In the second year of the program, we focused on people leadership. This topic allowed us to assess what we had learned about ourselves as individuals, and apply these learnings to realistic team environments. This aspect of the program required us as students to consider many aspects of our own personalities, especially ones that were more difficult to accept and respond to. One activity that we participated in is called the positive intelligence saboteurs assessment. The purpose of this assessment is to expose aspects of one’s personality that he or she might think of as a good quality, but is actually a habit that in excess can lead to debilitating issues, especially in a team environment. In this assessment, I learned that I am “hyper-rational.” I identify with the hyper-rational saboteur. I learned that this tendency can be debilitating in a team environment because it causes me to justify the fact that I often disregard the emotions of others. In addition to learning about my personal sabeteur, I had the opportunity to put a response to the sabeteur into action when working on our Cohort’s project, Listen4Insight, while using Agile Project Management in a fast team environment.
The third year of the Lockheed Martin Leadership Institute, which my cohort and I are currently enrolled in, focuses on Transformational Leadership. Uh, transformational leadership can be defined most simply by the seven levels of conciousness graphic. As you can see the first three levels are simply the, are simply, um, need based. But after the fourth level, um, titled “Transformation,” the following three are more intrinsic, service based principles that guide one’s self to a more prosperous state of being.
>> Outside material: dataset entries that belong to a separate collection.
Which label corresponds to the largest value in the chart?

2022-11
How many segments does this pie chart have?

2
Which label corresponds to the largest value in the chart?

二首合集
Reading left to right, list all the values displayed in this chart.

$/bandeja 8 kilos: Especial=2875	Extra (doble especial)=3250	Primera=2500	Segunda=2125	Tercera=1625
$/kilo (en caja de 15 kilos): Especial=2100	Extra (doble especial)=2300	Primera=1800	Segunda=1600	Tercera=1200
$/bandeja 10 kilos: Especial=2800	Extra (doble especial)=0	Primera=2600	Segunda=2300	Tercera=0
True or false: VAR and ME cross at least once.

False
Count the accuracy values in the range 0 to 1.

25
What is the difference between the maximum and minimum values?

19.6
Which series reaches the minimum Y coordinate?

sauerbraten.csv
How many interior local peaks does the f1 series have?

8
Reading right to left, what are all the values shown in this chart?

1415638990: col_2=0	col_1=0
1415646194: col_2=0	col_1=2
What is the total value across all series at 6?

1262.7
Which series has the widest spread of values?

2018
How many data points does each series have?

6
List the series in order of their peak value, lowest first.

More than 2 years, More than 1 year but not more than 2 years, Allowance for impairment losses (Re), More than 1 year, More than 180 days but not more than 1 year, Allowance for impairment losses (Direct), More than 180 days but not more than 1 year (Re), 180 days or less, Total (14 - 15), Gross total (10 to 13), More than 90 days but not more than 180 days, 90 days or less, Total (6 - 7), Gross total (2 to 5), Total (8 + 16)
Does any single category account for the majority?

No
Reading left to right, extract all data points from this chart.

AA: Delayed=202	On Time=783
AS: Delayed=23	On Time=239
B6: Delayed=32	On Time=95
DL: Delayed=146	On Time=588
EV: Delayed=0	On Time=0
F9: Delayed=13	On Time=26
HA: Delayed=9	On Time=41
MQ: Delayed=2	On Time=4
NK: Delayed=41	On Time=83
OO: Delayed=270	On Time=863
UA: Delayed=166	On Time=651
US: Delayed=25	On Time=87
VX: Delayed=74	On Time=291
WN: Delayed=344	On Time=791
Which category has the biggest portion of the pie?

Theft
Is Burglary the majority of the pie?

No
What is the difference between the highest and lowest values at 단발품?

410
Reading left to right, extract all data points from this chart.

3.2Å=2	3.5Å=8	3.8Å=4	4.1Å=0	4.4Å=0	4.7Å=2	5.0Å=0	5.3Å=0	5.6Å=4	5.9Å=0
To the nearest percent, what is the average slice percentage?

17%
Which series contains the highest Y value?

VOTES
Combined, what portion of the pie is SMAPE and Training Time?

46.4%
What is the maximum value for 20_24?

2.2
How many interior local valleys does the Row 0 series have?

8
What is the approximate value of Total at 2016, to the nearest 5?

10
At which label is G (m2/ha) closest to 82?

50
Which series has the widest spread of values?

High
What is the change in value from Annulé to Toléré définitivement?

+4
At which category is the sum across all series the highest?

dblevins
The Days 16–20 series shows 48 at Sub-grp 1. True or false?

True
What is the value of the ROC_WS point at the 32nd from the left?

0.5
Thus far in the program, the activity that has had the most, uh that has had the most impact on me personally has been the True North Assessment that our cohort completed by Bill George. In this assignment, I was required to comprehensively assess my toughest experiences, and evaluate myself in ways that I have never been challenged to do before.
And speaking of challenges, I have one challenge for you all today. If you have not already done so, um do something right now, today, that will challenge you to become a better, more authentic leader. Whether that be starting something you have been putting off for a while for fear of failure, or taking an assessment that I have recommended, or simply just being honest with yourself about your weaknesses. Taking a step like these can often be intimidating and the initial phase of learning doesn’t always feel satisfying, but the impact it has on you could last a lifetime.